The Assyrian Foundation of America is also trying to help. The foundation’s treasurer, Daniel Qeleita, said the group has spent more than $200,000 to support needy Assyrians at home and in exile since 2002. He said it had also “invested money inside Iraq to help provide the country’s indigenous Chaldean-Assyrians with social security.”

The Assyrians once dominated the Middle East. In the 7th century B.C., their empire stretched from today’s Iraq through southern Turkey to the Mediterranean.
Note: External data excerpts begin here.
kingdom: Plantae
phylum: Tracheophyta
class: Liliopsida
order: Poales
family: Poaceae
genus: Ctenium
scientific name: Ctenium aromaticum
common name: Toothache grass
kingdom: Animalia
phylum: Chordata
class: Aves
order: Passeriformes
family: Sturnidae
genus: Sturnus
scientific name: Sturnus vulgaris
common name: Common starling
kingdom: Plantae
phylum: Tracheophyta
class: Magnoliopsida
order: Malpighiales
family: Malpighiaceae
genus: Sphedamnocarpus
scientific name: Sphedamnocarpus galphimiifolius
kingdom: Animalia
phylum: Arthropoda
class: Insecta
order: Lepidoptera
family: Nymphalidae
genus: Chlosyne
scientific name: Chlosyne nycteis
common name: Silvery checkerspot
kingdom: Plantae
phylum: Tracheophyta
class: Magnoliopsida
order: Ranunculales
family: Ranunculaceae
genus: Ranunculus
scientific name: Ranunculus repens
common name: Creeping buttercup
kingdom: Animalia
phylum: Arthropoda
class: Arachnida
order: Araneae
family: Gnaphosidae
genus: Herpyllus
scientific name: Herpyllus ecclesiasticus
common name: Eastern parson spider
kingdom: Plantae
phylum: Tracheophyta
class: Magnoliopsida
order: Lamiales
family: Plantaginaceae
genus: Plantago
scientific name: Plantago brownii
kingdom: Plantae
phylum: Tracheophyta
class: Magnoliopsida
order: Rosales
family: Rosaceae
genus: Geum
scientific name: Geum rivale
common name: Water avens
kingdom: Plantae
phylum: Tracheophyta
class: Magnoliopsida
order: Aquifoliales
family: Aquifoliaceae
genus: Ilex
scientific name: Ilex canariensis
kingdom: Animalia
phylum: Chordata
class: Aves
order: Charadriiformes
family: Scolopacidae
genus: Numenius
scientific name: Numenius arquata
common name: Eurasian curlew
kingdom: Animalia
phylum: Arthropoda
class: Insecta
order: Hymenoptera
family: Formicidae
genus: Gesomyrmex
They were among the first converts to Christianity and are divided into several churches, including the Catholic Chaldean, the Syriac Orthodox and Catholic and the Church of the East.

The flow of Chaldean-Assyrians has prompted the U.S. State Department to target reconstruction projects in areas with a dominant Chaldean-Assyrian population in Iraq.

Of the $1.2 billion allocated for projects in the province of Nineveh, where many Chaldean-Assyrians live, the department has allocated $33 million for areas with a dominant Chaldean-Assyrian population, said Richard G. Olson Jr., director of political affairs in the State Department’s office of Iraq, in a letter last year to advocacy groups concerned about the Christians’ situation in Iraq.

“The United States also remains committed to the security of Iraq’s citizens," Olson said. "We abhor the violence targeting ChaldoAssyrians and all other religious and ethnic groups.”

But Michael Youash, the Washington-based director of Iraq Sustainable Democratic Project, an advocacy group, said Chaldean-Assyrians are facing “economic discrimination.”

“The central government in Baghdad, the Kurdish government in the north and the American government are not getting resources to these people equitably,” Youash said.

“From what we can tell, the American government has targeted less than 1 percent of those resources in Nineveh to the Christian ChaldoAssyrians in their areas. That’s another reason why they are running” out of the country, Youash said.

For Shemoun and Isho, those projects won’t help their relatives in Damascus return to their homes in Iraq, where violence has been a daily nightmare.

“There is no security there, and no justice,” Shemoun said. “Only security and their well-being would get them back home.”